Dataset entries:
+ + +

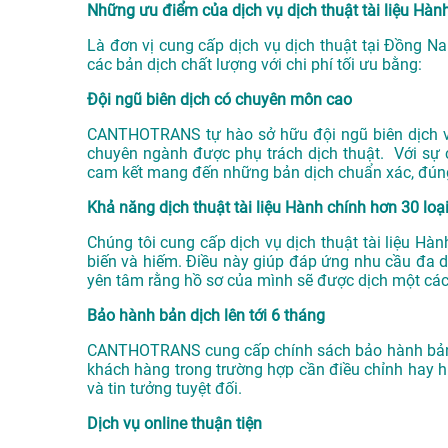
Những ưu điểm của dịch vụ dịch thuật tài liệu H
Là đơn vị cung cấp dịch vụ
dịch thuật tại Đồng Na
các bản dịch chất lượng với chi phí tối ưu bằng:
Đội ngũ biên dịch có chuyên môn cao
CANTHOTRANS tự hào sở hữu đội ngũ biên dịch viê
chuyên ngành được phụ trách dịch thuật. Với sự 
cam kết mang đến những bản dịch chuẩn xác, đún
Khả năng dịch thuật tài liệu Hành chính hơn 30 lo
Chúng tôi cung cấp dịch vụ dịch thuật tài liệu H
biến và hiếm. Điều này giúp đáp ứng nhu cầu đa 
yên tâm rằng hồ sơ của mình sẽ được dịch một cá
Bảo hành bản dịch lên tới 6 tháng
CANTHOTRANS cung cấp chính sách bảo hành bản dị
khách hàng trong trường hợp cần điều chỉnh hay h
và tin tưởng tuyệt đối.
Dịch vụ online thuận tiện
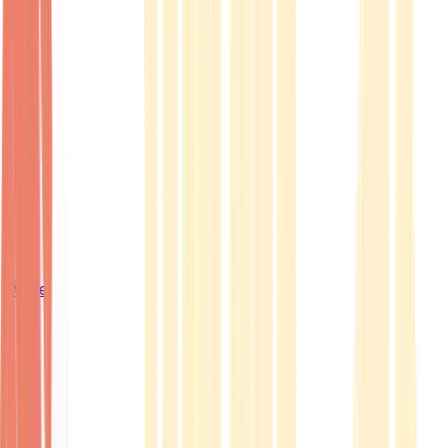
Ärzte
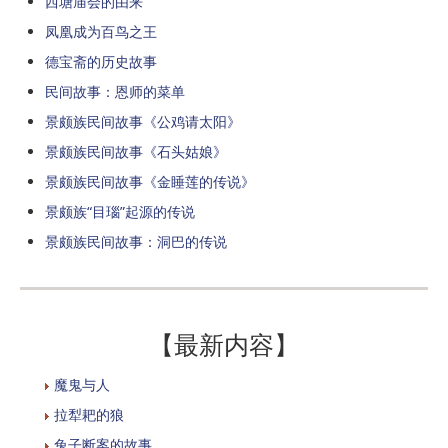
西塘庙会的由来
凤凰成为百鸟之王
德宝斋的历史故事
民间故事：恩师的菜单
景颇族民间故事《公鸡请太阳》
景颇族民间故事《石头姑娘》
景颇族民间故事《金睡莲的传说》
景颇族“目瑙”起源的传说
景颇族民间故事：洞巴的传说
【最新内容】
魔鬼与人
拉犁耙的狼
兔子断案的故事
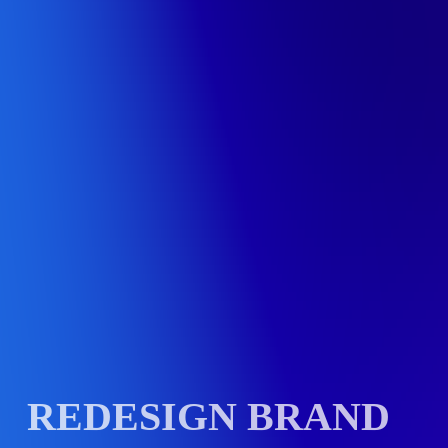
REDESIGN BRAND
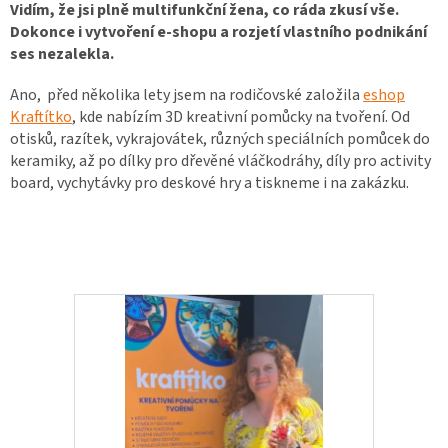
Vidím, že jsi plně multifunkční žena, co ráda zkusí vše.
Dokonce i vytvoření e-shopu a rozjetí vlastního podnikání
ses nezalekla.
Ano, před několika lety jsem na
rodičovské založila
eshop
Kraftítko
, kde nabízím 3D kreativní pomůcky na tvoření. Od
otisků, razítek, vykrajovátek, různých speciálních pomůcek do
keramiky, až po dílky pro
dřevěné vláčkodráhy, díly pro activity
board, vychytávky pro deskové hry a tiskneme i na
zakázku.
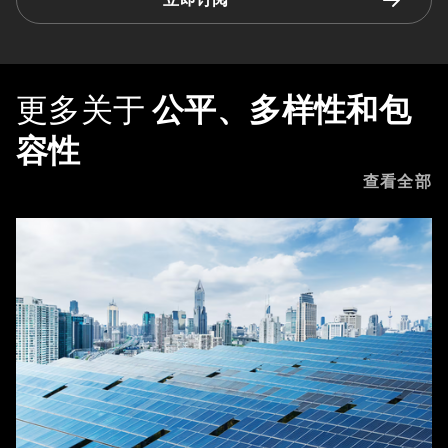
更多关于
公平、多样性和包
容性
查看全部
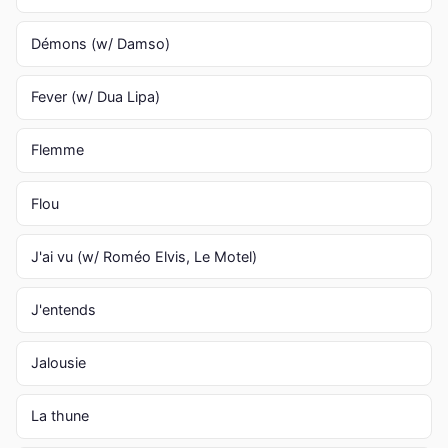
Démons (w/ Damso)
Fever (w/ Dua Lipa)
Flemme
Flou
J'ai vu (w/ Roméo Elvis, Le Motel)
J'entends
Jalousie
La thune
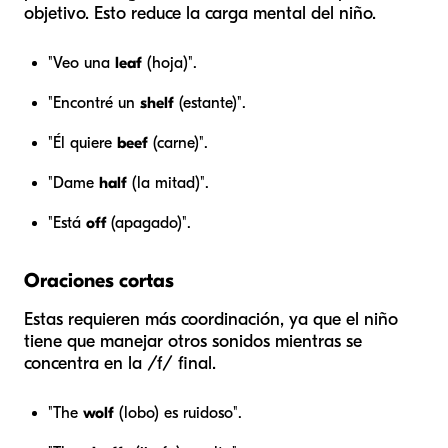
objetivo. Esto reduce la carga mental del niño.
"Veo una
leaf
(hoja)".
"Encontré un
shelf
(estante)".
"Él quiere
beef
(carne)".
"Dame
half
(la mitad)".
"Está
off
(apagado)".
Oraciones cortas
Estas requieren más coordinación, ya que el niño
tiene que manejar otros sonidos mientras se
concentra en la /f/ final.
"The
wolf
(lobo) es ruidoso".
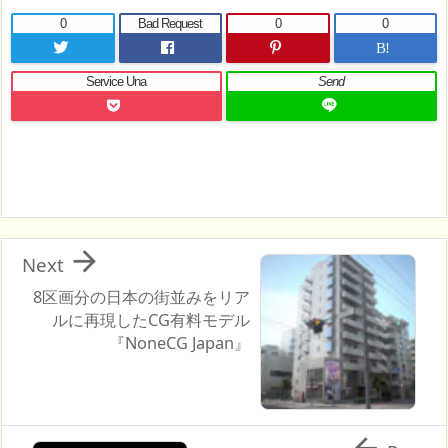
0
Bad Request
0
0
B!
Service Una
Send

Next
8区画分の日本の街並みをリア
ルに再現したCG有料モデル
『NoneCG Japan』

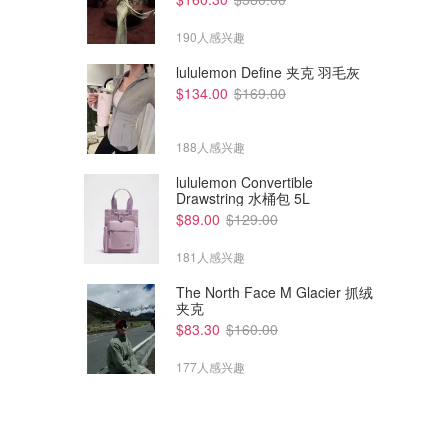
190人感兴趣
lululemon Define 夹克 羽毛灰
$134.00
$169.00
188人感兴趣
$30.00
$30.00
$65.00
$65.00
lululemon Convertible
Alexander Wang 罗纹棉短袖T恤
Alexander Wang 罗纹棉短袖T恤
Drawstring 水桶包 5L
国内卖￥400
基础款 百搭
$89.00
$129.00
Alexander Wang
Alexander Wang
181人感兴趣
The North Face M Glacier 抓绒
夹克
$83.30
$160.00
177人感兴趣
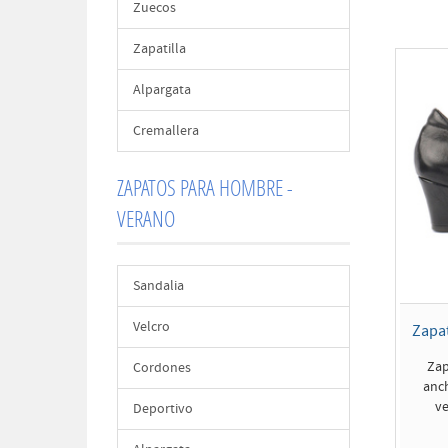
Zuecos
Zapatilla
Alpargata
Cremallera
ZAPATOS PARA HOMBRE -
VERANO
Sandalia
Velcro
Zapat
Zap
Cordones
anch
ve
Deportivo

+ + +

## What is expected
The entries must be repeated exactly. Leave the images out.

## Result of the task
Những ưu điểm của dịch vụ dịch thuật tài liệu H
Là đơn vị cung cấp dịch vụ
dịch thuật tại Đồng Na
các bản dịch chất lượng với chi phí tối ưu bằng:
Đội ngũ biên dịch có chuyên môn cao
CANTHOTRANS tự hào sở hữu đội ngũ biên dịch viê
chuyên ngành được phụ trách dịch thuật. Với sự 
cam kết mang đến những bản dịch chuẩn xác, đún
Khả năng dịch thuật tài liệu Hành chính hơn 30 lo
Chúng tôi cung cấp dịch vụ dịch thuật tài liệu H
biến và hiếm. Điều này giúp đáp ứng nhu cầu đa 
yên tâm rằng hồ sơ của mình sẽ được dịch một cá
Bảo hành bản dịch lên tới 6 tháng
CANTHOTRANS cung cấp chính sách bảo hành bản dị
khách hàng trong trường hợp cần điều chỉnh hay h
và tin tưởng tuyệt đối.
Dịch vụ online thuận tiện
Ärzte
西塘庙会的由来
凤凰成为百鸟之王
德宝斋的历史故事
民间故事：恩师的菜单
景颇族民间故事《公鸡请太阳》
景颇族民间故事《石头姑娘》
景颇族民间故事《金睡莲的传说》
景颇族“目瑙”起源的传说
景颇族民间故事：洞巴的传说
【最新内容】
魔鬼与人
拉犁耙的狼
兔子断案的故事
REDESIGN BRAND
Vidím, že jsi plně multifunkční žena, co ráda zkusí vše.
Dokonce i vytvoření e-shopu a rozjetí vlastního podnikání
ses nezalekla.
Ano, před několika lety jsem na
rodičovské založila
eshop
Kraftítko
, kde nabízím 3D kreativní pomůcky na tvoření. Od
otisků, razítek, vykrajovátek, různých speciálních pomůcek do
keramiky, až po dílky pro
dřevěné vláčkodráhy, díly pro activity
board, vychytávky pro deskové hry a tiskneme i na
zakázku.
更多关于
公平、多样性和包
容性
查看全部
Démons (w/ Damso)
Fever (w/ Dua Lipa)
Flemme
Flou
J'ai vu (w/ Roméo Elvis, Le Motel)
J'entends
Jalousie
La thune
objetivo. Esto reduce la carga mental del niño.
"Veo una
leaf
(hoja)".
"Encontré un
shelf
(estante)".
"Él quiere
beef
(carne)".
"Dame
half
(la mitad)".
"Está
off
(apagado)".
Oraciones cortas
Estas requieren más coordinación, ya que el niño
tiene que manejar otros sonidos mientras se
concentra en la /f/ final.
"The
wolf
(lobo) es ruidoso".
0
Bad Request
0
0
B!
Service Una
Send

Next
8区画分の日本の街並みをリア
ルに再現したCG有料モデル
『NoneCG Japan』

190人感兴趣
lululemon Define 夹克 羽毛灰
$134.00
$169.00
188人感兴趣
$30.00
$30.00
$65.00
$65.00
lululemon Convertible
Alexander Wang 罗纹棉短袖T恤
Alexander Wang 罗纹棉短袖T恤
Drawstring 水桶包 5L
国内卖￥400
基础款 百搭
$89.00
$129.00
Alexander Wang
Alexander Wang
181人感兴趣
The North Face M Glacier 抓绒
夹克
$83.30
$160.00
177人感兴趣
Zuecos
Zapatilla
Alpargata
Cremallera
ZAPATOS PARA HOMBRE -
VERANO
Sandalia
Velcro
Zapat
Zap
Cordones
anch
ve
Deportivo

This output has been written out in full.